Your assignment
Search the records for lines with the word "labels" and copy each match.

Data to examine
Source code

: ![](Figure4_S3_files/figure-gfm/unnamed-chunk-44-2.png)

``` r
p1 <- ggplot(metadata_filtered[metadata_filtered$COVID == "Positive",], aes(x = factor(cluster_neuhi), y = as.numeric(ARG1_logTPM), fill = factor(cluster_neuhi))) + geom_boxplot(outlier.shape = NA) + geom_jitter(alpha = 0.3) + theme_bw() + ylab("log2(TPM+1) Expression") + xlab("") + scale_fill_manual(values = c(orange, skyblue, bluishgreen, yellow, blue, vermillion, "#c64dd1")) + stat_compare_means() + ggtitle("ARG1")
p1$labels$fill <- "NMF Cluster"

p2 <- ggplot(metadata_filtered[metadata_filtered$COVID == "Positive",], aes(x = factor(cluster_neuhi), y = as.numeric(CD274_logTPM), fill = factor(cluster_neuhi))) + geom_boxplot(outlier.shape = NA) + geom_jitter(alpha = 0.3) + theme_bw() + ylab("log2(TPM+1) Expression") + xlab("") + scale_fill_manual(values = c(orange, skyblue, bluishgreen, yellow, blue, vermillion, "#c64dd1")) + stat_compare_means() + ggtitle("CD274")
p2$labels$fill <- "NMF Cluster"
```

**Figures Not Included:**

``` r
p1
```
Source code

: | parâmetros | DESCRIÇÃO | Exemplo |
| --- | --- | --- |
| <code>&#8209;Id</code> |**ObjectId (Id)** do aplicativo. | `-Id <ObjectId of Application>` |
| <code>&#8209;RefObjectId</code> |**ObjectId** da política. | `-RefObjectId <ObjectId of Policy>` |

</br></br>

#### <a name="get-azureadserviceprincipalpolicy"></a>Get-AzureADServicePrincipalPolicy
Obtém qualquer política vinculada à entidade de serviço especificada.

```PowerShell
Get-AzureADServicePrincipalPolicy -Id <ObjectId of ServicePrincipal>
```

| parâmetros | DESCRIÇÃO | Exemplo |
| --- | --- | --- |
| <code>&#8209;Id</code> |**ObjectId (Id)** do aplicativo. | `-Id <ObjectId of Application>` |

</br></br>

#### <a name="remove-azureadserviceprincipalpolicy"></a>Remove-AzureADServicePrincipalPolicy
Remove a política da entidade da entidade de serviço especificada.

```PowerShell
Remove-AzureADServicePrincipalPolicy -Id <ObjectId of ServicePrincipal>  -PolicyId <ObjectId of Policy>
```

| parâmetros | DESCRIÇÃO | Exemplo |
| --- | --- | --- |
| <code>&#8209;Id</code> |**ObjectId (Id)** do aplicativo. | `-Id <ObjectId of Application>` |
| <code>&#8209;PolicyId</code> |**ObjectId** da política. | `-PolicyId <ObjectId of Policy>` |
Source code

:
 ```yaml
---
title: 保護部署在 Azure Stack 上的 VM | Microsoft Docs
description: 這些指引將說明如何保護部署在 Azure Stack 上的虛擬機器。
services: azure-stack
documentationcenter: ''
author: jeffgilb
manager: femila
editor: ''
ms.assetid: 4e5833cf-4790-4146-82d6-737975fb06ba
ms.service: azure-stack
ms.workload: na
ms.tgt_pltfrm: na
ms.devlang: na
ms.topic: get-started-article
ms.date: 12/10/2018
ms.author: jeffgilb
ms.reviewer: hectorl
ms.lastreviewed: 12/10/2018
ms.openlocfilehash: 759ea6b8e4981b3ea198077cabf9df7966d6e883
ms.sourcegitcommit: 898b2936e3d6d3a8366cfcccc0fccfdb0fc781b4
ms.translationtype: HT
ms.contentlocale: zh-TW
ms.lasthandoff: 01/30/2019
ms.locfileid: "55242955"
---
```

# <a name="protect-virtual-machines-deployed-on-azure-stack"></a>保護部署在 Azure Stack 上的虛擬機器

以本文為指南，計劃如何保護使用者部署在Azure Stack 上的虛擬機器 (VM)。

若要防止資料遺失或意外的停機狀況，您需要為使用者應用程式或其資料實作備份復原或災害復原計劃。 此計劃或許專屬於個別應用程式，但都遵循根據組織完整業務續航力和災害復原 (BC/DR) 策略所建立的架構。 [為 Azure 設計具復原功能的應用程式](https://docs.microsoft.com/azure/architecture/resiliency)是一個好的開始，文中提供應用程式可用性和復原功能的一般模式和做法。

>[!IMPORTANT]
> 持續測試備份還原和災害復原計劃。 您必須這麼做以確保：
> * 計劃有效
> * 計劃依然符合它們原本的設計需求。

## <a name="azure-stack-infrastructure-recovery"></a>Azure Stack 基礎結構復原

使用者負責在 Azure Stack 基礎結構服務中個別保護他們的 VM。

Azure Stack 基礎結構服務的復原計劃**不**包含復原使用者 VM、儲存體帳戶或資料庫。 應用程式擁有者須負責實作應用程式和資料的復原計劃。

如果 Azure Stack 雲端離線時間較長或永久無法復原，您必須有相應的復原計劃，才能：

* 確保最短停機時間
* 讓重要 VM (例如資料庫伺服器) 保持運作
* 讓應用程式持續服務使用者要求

Answer to the exercise
p1$labels$fill <- "NMF Cluster"
p2$labels$fill <- "NMF Cluster"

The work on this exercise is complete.